This tip comes care of Dr. Michael Monagan at Simon Fraser University. Represent your sparse matrix as a list of rows, and represent each row as a linear equation in an indexed name. For example:

A := [[1,0,3],[2,0,0],[0,4,5]];

S := [ 1*x[1] + 3*x[3], 2*x[1], 4*x[2]+5*x[3] ];

To compute the product of the matrix A with a Vector X, assign x[i] := V[i] and evaluate. This can be done inside of a procedure because x is a table.

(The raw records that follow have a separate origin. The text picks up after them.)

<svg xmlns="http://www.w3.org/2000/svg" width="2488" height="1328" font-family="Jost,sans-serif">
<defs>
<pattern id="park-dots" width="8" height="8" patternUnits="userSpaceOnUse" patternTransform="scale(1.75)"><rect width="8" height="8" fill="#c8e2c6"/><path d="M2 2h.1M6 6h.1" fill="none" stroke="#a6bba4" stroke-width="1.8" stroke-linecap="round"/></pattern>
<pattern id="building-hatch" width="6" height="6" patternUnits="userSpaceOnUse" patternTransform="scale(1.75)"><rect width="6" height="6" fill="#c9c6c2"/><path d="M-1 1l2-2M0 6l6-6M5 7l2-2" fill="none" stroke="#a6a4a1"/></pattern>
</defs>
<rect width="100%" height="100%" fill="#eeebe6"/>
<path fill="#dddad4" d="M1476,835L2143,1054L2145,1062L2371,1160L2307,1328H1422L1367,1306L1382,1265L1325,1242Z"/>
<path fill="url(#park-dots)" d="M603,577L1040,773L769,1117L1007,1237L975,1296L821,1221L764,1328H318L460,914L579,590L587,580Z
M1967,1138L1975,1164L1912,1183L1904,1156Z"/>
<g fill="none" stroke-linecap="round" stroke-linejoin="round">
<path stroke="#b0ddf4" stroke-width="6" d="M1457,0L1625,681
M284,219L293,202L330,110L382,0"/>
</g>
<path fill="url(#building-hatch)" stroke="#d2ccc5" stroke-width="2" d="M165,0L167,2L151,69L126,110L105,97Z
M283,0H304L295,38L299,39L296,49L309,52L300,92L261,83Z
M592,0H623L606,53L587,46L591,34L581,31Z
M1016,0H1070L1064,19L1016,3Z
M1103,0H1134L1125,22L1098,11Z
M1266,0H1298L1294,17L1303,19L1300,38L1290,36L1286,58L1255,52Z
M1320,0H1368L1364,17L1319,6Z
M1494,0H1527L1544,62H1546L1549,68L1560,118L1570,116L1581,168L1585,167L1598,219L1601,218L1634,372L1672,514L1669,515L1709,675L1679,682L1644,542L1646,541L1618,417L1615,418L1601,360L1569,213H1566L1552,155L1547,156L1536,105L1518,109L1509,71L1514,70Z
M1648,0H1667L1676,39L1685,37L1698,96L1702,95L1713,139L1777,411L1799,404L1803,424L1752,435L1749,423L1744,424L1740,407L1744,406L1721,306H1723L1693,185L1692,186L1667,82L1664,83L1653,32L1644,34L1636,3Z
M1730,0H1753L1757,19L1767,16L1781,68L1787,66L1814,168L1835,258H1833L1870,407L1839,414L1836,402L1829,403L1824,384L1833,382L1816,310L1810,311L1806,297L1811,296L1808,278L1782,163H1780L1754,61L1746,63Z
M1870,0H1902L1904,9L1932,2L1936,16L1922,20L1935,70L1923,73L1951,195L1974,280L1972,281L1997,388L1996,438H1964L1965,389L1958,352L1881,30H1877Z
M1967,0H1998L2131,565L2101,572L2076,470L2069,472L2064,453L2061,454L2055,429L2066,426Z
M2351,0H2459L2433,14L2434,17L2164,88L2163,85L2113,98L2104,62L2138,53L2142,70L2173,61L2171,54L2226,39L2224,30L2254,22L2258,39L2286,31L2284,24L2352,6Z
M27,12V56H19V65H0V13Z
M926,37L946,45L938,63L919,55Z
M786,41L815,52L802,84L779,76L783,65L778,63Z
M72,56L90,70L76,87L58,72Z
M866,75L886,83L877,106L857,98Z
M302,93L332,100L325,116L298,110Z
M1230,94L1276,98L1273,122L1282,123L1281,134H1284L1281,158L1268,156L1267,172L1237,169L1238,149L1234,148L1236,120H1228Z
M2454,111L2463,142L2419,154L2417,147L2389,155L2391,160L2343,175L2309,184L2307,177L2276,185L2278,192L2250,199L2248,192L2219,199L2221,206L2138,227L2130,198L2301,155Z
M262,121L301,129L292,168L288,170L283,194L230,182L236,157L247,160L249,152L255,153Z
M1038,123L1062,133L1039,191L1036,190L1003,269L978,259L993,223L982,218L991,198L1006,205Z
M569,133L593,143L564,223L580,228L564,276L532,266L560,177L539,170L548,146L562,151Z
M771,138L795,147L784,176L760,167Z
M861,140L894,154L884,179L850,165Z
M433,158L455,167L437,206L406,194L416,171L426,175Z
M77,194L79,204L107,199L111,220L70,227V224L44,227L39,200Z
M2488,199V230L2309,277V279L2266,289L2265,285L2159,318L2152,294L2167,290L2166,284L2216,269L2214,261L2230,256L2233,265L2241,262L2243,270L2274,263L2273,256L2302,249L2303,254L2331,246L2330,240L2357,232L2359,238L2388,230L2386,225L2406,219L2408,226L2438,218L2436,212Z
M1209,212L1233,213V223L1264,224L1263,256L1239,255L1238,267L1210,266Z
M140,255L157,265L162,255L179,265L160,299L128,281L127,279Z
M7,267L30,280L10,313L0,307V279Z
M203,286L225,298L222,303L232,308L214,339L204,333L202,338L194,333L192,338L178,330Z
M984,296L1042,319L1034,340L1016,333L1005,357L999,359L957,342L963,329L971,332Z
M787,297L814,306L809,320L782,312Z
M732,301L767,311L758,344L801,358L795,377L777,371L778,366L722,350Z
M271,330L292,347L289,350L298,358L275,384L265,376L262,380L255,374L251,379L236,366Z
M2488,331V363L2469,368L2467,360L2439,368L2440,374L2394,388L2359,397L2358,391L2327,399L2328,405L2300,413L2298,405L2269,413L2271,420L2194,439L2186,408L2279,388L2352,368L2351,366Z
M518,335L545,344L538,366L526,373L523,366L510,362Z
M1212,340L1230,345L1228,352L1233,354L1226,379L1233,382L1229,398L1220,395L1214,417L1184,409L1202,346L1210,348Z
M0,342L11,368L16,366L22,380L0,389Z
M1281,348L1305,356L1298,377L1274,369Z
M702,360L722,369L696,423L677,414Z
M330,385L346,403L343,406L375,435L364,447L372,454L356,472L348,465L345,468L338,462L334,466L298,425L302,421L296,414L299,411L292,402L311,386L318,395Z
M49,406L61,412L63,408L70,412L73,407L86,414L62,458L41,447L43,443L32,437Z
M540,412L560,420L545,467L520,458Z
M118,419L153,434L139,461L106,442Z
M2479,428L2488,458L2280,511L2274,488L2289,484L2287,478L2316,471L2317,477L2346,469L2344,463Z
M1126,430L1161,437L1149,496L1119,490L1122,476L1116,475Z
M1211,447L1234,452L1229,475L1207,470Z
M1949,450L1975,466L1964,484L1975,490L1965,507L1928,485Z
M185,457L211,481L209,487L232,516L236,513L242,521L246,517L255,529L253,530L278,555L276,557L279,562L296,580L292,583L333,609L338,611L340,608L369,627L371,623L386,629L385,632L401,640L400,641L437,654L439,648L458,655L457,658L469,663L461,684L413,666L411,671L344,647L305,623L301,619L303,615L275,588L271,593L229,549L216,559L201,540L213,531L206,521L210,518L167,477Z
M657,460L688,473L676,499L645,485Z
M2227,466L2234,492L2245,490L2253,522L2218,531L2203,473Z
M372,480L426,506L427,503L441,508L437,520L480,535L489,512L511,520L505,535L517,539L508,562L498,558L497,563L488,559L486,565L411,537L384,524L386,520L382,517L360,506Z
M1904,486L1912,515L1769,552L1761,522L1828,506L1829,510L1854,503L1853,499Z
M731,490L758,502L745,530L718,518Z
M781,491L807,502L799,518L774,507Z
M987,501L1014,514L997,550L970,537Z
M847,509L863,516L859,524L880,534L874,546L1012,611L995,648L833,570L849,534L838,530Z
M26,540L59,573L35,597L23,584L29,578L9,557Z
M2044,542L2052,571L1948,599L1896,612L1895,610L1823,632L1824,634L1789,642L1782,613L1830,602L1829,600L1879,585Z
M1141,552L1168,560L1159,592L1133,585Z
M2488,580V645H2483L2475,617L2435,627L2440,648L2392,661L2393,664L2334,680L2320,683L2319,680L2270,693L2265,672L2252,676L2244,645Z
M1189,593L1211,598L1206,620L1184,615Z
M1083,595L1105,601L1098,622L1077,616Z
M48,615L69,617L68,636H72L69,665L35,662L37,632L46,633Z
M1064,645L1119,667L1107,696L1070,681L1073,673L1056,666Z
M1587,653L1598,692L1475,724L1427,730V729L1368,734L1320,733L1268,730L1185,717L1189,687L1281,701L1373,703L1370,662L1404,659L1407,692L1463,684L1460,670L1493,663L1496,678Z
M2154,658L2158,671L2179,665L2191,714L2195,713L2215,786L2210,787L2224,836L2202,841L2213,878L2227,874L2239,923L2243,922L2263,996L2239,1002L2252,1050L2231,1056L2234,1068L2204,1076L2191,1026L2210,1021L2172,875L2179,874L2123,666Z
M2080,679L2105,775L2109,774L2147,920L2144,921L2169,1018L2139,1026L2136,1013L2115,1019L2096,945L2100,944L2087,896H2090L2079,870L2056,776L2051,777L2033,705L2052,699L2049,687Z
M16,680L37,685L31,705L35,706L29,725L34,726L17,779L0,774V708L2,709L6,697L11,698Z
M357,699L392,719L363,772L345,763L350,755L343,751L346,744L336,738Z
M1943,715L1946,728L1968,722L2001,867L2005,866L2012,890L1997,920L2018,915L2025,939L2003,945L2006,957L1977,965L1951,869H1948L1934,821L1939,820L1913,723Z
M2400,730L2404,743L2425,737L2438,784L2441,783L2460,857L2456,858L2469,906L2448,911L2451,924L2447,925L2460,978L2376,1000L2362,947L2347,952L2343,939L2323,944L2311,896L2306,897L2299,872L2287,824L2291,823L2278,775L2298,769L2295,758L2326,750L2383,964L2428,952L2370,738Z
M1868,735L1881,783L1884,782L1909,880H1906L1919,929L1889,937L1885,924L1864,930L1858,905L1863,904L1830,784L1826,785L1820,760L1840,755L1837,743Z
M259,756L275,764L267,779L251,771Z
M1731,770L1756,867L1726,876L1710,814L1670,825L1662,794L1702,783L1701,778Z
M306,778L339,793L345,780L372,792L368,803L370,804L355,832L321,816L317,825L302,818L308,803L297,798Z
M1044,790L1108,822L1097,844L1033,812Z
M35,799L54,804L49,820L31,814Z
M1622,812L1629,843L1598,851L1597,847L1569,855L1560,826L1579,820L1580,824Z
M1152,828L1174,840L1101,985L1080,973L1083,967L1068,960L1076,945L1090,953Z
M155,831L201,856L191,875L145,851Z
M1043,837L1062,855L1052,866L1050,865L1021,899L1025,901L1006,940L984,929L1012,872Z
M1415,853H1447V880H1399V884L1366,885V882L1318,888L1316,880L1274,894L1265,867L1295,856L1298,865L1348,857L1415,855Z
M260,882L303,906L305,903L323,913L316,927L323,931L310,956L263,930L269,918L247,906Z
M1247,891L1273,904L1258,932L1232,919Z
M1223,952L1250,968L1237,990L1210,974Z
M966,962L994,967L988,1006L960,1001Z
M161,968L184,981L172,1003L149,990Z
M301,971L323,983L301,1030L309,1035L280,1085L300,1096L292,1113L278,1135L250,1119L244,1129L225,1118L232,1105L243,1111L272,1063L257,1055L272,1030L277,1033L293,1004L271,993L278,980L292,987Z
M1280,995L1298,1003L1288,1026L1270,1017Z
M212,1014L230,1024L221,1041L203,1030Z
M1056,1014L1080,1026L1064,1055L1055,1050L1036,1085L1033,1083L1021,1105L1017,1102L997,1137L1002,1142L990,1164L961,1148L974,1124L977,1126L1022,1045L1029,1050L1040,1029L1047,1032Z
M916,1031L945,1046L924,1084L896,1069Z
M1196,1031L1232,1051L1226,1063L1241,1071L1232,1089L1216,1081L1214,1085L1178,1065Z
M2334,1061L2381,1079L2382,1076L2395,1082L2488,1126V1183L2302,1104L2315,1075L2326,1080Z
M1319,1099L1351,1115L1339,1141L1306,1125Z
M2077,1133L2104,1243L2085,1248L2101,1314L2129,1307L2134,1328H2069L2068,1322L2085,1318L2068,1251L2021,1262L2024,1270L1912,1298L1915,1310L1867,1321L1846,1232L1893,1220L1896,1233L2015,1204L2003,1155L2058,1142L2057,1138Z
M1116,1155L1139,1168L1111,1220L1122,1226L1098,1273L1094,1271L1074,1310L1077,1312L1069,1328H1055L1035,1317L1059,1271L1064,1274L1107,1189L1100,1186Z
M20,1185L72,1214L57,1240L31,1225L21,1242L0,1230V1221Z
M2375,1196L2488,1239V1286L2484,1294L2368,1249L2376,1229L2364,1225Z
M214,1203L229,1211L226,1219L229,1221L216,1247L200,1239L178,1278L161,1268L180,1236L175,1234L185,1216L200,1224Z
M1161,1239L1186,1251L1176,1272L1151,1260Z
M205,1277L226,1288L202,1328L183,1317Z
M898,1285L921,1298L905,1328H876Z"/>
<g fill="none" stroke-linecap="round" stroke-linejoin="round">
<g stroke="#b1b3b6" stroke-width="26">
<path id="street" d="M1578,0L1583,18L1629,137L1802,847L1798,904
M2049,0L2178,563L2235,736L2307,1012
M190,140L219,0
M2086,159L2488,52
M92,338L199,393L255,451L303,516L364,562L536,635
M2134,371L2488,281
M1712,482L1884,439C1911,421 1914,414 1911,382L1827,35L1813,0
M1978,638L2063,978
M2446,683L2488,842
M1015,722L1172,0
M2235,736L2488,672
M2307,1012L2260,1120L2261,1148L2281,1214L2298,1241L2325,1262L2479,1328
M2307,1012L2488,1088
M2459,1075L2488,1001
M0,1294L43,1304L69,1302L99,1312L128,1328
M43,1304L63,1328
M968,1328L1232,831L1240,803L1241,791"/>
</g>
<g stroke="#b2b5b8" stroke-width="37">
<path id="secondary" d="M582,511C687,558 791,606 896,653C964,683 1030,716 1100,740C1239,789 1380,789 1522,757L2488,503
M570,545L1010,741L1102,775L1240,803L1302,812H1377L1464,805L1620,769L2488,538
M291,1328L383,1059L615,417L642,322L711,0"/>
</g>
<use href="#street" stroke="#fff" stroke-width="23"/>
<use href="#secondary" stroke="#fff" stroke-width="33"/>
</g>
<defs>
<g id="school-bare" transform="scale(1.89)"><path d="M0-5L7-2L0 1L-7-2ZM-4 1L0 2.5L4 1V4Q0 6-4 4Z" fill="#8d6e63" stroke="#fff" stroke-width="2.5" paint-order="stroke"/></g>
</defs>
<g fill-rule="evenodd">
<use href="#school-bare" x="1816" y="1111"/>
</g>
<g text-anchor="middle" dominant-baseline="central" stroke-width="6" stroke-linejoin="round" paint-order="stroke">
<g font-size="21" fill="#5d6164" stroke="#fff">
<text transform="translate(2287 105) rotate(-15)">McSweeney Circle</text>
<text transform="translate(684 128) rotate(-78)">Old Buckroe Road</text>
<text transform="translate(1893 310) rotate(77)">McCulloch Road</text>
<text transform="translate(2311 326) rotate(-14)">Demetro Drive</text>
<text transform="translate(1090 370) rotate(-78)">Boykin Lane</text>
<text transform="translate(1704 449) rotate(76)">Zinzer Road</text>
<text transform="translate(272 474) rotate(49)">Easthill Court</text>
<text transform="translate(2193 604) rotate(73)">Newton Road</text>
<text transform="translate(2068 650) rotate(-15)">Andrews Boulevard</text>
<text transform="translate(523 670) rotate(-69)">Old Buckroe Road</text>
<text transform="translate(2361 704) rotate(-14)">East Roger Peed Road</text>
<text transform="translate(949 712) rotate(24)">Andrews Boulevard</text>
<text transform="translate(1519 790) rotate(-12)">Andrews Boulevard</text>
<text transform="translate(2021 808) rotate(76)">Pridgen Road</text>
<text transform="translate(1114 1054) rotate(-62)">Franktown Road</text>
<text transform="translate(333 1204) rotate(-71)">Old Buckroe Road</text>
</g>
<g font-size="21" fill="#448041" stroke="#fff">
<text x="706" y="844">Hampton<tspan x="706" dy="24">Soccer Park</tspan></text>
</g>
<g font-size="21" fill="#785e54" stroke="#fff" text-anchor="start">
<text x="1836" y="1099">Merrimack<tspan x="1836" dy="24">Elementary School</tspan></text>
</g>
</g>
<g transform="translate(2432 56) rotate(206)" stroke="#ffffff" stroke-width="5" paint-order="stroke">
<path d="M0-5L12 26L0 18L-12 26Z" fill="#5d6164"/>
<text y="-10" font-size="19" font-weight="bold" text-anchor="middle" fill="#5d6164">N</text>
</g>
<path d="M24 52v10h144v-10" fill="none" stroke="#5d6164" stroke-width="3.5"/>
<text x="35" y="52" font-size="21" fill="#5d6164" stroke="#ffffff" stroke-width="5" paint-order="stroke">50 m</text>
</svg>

V := [7,8,9]: for i to 3 do x[i] := V[i] end do: eval(S); # result

for i to 3 do x[i] := evaln(x[i]) end do: # unassign

Don't forget to unassign. Note that this method of assignment is slow when V is a big list. In short, we need to use "for i in V", which does one nice linear pass through V. This is what I do:

n := 0; count := proc() global n; n := n+1 end proc:

for i in V do x[count()] := i end do: eval(S);

for i to 3 do x[i] := evaln(x[i]) od:

In a real procedure, n would be lexically scoped and not a global variable. Instead of an explicit loop you can also use seq and assign.

n := 0; count := proc() global n; n := n+1 end proc:

seq(assign(x[count()],i), i=V);

eval(S);

seq(unassign('x[i]'), i=1..3);

Of course, where this trick really shines is in doing back substitution. You can easily substitute tens of thousands of variables into any number of equations, all in linear time.